[Extracted page text data]
★ ★ ★ ★ ★ ★ ★

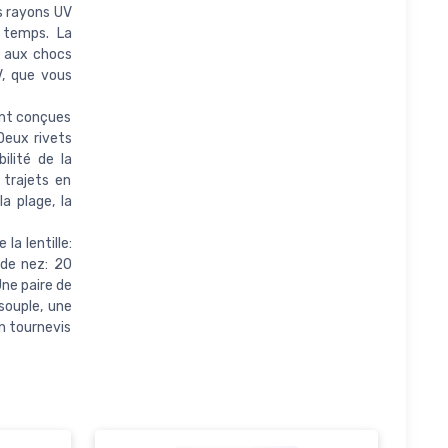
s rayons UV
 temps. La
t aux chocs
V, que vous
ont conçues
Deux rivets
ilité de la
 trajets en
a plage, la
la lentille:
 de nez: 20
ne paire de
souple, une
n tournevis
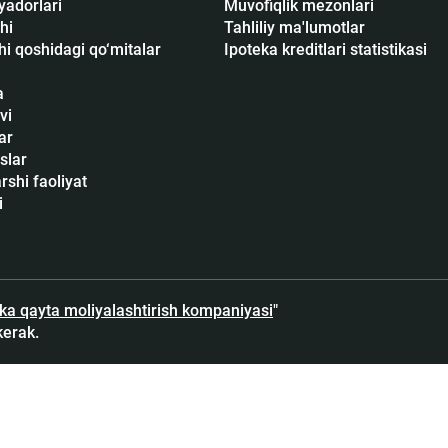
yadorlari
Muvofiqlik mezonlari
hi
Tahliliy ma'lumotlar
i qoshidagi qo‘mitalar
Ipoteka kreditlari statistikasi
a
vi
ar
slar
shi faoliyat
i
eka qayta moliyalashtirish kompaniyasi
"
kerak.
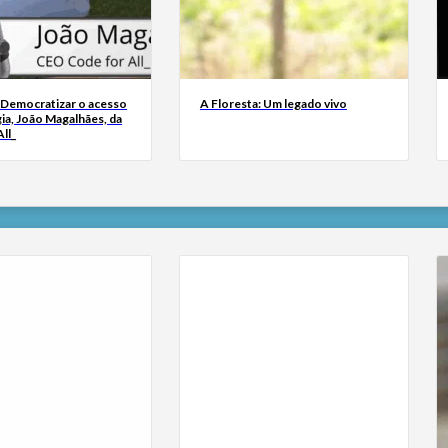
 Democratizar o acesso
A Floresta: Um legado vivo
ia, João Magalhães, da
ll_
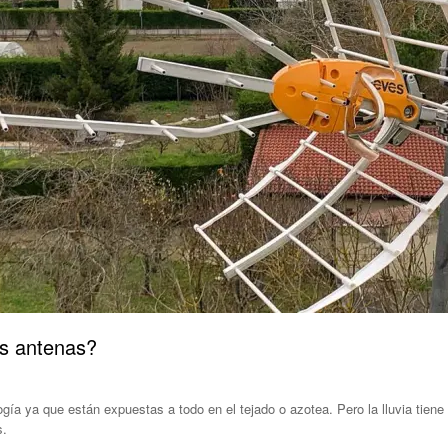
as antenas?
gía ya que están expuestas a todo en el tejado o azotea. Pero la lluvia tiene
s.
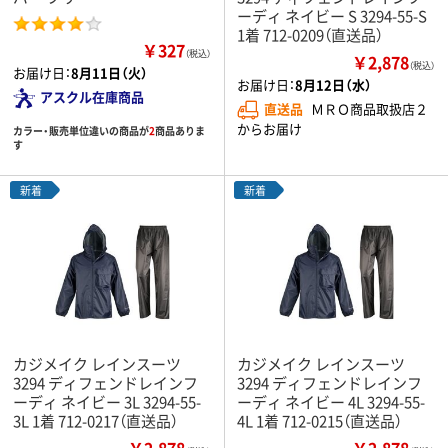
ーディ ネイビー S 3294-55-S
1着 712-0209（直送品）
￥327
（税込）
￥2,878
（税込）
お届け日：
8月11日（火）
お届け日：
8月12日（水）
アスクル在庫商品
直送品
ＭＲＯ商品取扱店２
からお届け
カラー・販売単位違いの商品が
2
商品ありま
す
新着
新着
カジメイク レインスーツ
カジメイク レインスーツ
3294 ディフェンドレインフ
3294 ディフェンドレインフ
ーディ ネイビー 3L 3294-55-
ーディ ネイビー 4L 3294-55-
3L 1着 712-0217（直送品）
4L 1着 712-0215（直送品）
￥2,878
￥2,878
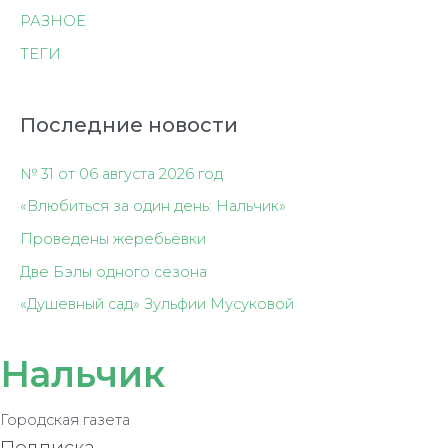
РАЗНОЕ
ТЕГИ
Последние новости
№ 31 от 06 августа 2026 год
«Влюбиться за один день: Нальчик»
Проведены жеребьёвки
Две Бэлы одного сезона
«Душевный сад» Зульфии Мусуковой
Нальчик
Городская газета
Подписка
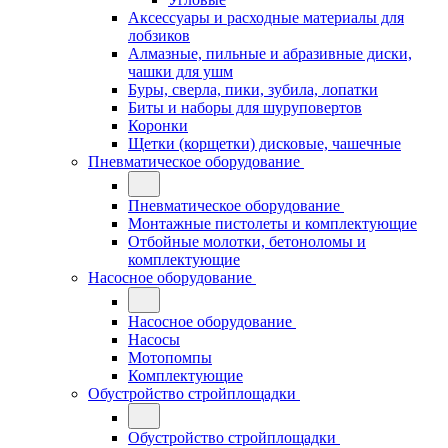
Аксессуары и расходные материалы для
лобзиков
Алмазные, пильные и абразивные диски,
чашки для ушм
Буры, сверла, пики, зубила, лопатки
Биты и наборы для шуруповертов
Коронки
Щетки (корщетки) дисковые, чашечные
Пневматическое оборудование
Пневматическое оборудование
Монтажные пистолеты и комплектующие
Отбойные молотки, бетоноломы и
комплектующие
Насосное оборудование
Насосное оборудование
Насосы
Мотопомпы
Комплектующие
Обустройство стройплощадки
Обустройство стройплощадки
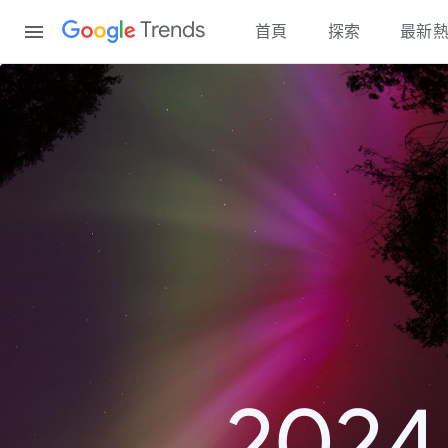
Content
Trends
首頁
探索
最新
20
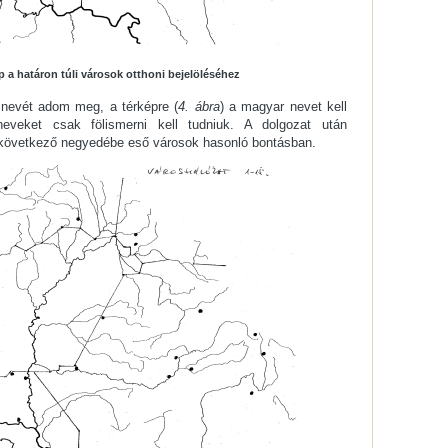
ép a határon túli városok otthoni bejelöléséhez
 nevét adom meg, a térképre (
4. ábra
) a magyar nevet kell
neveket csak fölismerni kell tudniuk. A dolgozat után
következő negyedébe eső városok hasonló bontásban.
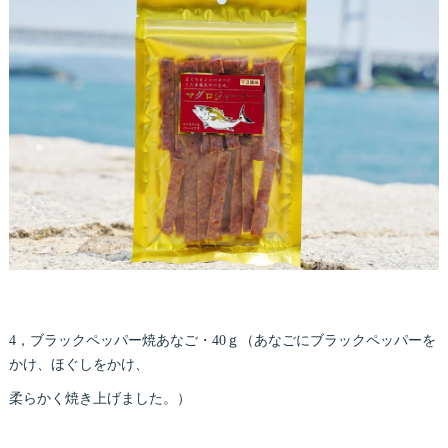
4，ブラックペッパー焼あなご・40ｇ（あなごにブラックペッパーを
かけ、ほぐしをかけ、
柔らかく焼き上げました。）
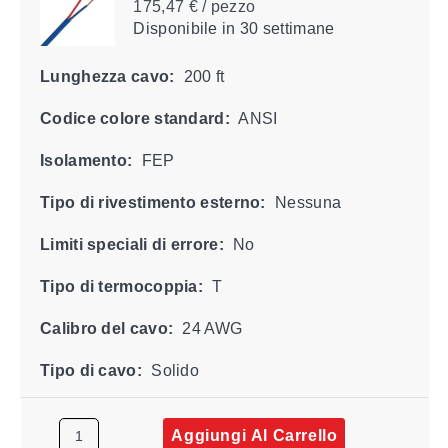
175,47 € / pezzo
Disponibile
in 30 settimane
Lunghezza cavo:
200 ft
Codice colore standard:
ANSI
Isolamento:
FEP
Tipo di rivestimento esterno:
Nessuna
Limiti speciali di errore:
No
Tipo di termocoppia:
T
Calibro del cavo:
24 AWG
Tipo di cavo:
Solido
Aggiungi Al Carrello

★ ★ ★ ★ ★ ★ ★

## Problem statement
Your reply should be the entries above, repeated exactly and free of pictures.

## Result for this exercise
s rayons UV
 temps. La
t aux chocs
V, que vous
ont conçues
Deux rivets
ilité de la
 trajets en
a plage, la
la lentille:
 de nez: 20
ne paire de
souple, une
n tournevis
yadorlari
Muvofiqlik mezonlari
hi
Tahliliy ma'lumotlar
i qoshidagi qo‘mitalar
Ipoteka kreditlari statistikasi
a
vi
ar
slar
shi faoliyat
i
eka qayta moliyalashtirish kompaniyasi
"
kerak.
 Democratizar o acesso
A Floresta: Um legado vivo
ia, João Magalhães, da
ll_
as antenas?
gía ya que están expuestas a todo en el tejado o azotea. Pero la lluvia tiene
s.
ーディ ネイビー S 3294-55-S
1着 712-0209（直送品）
￥327
（税込）
￥2,878
（税込）
お届け日：
8月11日（火）
お届け日：
8月12日（水）
アスクル在庫商品
直送品
ＭＲＯ商品取扱店２
からお届け
カラー・販売単位違いの商品が
2
商品ありま
す
新着
新着
カジメイク レインスーツ
カジメイク レインスーツ
3294 ディフェンドレインフ
3294 ディフェンドレインフ
ーディ ネイビー 3L 3294-55-
ーディ ネイビー 4L 3294-55-
3L 1着 712-0217（直送品）
4L 1着 712-0215（直送品）
￥2,878
￥2,878
РАЗНОЕ
ТЕГИ
Последние новости
№ 31 от 06 августа 2026 год
«Влюбиться за один день: Нальчик»
Проведены жеребьёвки
Две Бэлы одного сезона
«Душевный сад» Зульфии Мусуковой
Нальчик
Городская газета
Подписка
Аксессуары и расходные материалы для
лобзиков
Алмазные, пильные и абразивные диски,
чашки для ушм
Буры, сверла, пики, зубила, лопатки
Биты и наборы для шуруповертов
Коронки
Щетки (корщетки) дисковые, чашечные
Пневматическое оборудование
Пневматическое оборудование
Монтажные пистолеты и комплектующие
Отбойные молотки, бетоноломы и
комплектующие
Насосное оборудование
Насосное оборудование
Насосы
Мотопомпы
Комплектующие
Обустройство стройплощадки
Обустройство стройплощадки
Content
Trends
首頁
探索
最新
20
ép a határon túli városok otthoni bejelöléséhez
 nevét adom meg, a térképre (
4. ábra
) a magyar nevet kell
neveket csak fölismerni kell tudniuk. A dolgozat után
következő negyedébe eső városok hasonló bontásban.
4，ブラックペッパー焼あなご・40ｇ（あなごにブラックペッパーを
かけ、ほぐしをかけ、
柔らかく焼き上げました。）
175,47 € / pezzo
Disponibile
in 30 settimane
Lunghezza cavo:
200 ft
Codice colore standard:
ANSI
Isolamento:
FEP
Tipo di rivestimento esterno:
Nessuna
Limiti speciali di errore:
No
Tipo di termocoppia:
T
Calibro del cavo:
24 AWG
Tipo di cavo:
Solido
Aggiungi Al Carrello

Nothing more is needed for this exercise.